Treating the brain as an organ
A person doesn’t simply choose to starve. Inappropriate brain patterns make them believe that it is truly the right thing to do. In my sessions, every client I have with Anorexia vocalizes a universal experience: I know logically I need to eat, but it feels so wrong. It does. We shouldn’t underestimate the power of our feelings, but if we seek to understand them we will learn that sometimes they are in fact just feelings. Not to be avoided, but understood to find appropriate tools to help one transform.
Instead of trying to convince patients to feel good when they eat food, focusing on providing education to help them learn why certain treatment tools will help in the long-run is likely more useful. Providing education as to why adequate caloric intake, dietary variety, exposure-response-prevention, anti-depressants, RO-DBT, CBT, ACT, will change their reward processing might be useful. Even if using these tools doesn’t provide the same immediate reward that restriction does, it will lead to steady production of dopamine and new routines for achieving such.
What could we all learn from AN recovery?
We live in a culture in which it’s assumed that our thoughts can be changed simply by thinking differently, but this doesn’t work for Anorexia nor a variety of mental conditions. Instead, we must teach that thinking differently often requires doing differently to create an alternative outcome that brings us reward. What would happen if we took the lessons from AN and applied them to how we understand our thoughts and feelings in general? Many of us mistaken our feelings for fundamental truths, making us reinforce evidence of those truths by avoiding situations that make us feeling uncomfortable. What would happen if instead of trying to just think differently, we did differently?2
A person who has never run before might feel the aches and pains of the muscles and joints warming up their first time. But with consistency will get more comfortable with running and eventually experience a runner’s high.
A person who rarely leaves their house might be overwhelmed by the scents, sounds, and lights outside. But being outside consistently will help with senses adjust and eventually lead to joy in doing so.

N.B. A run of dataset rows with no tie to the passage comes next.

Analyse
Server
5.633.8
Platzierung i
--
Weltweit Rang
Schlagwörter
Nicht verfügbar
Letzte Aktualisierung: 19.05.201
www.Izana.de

A person who has never been on a plane before might be afraid that flying would compromise their safety. But if they flew regularly would learn that it’s actually quite safe, and pilots are highly skilled to appropriately navigate any situation that could compromise safety.
Sometimes thinking differently simply requires experience, and experience requires doing the thing that we think is scary. Cognitive flexibility does not solely depend on thinking differently but also doing differently to teach our body that there are other possibilities.

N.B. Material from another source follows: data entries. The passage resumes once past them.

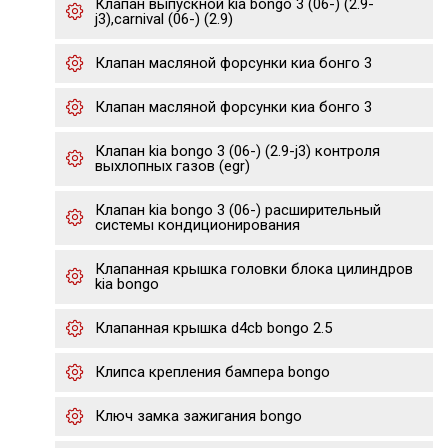
Клапан выпускной kia bongo 3 (06-) (2.9-
j3),carnival (06-) (2.9)
Клапан масляной форсунки киа бонго 3
Клапан масляной форсунки киа бонго 3
Клапан kia bongo 3 (06-) (2.9-j3) контроля
выхлопных газов (egr)
Клапан kia bongo 3 (06-) расширительный
системы кондиционирования
Клапанная крышка головки блока цилиндров
kia bongo
Клапанная крышка d4cb bongo 2.5
Клипса крепления бампера bongo
Ключ замка зажигания bongo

This is sarcasm directed towards how our culture overgeneralizes the factors attributing to the development of eating disorders.
In dialectical behavioral therapy, this is called “opposite action”. At Nike, this is called “just do it”.
Thank you for taking time to write this! I've already shared it with several of my clients who are feeling stuck in their AN recovery journey. Many of whom also have OCD. Do you see that combination in your practice?
I am so glad that you are out there, equipped with the knowledge that you have, effecting change amongst some of the persons who need it most. Thank you; this was a great piece and I'm so pleased it materialised on my timeline.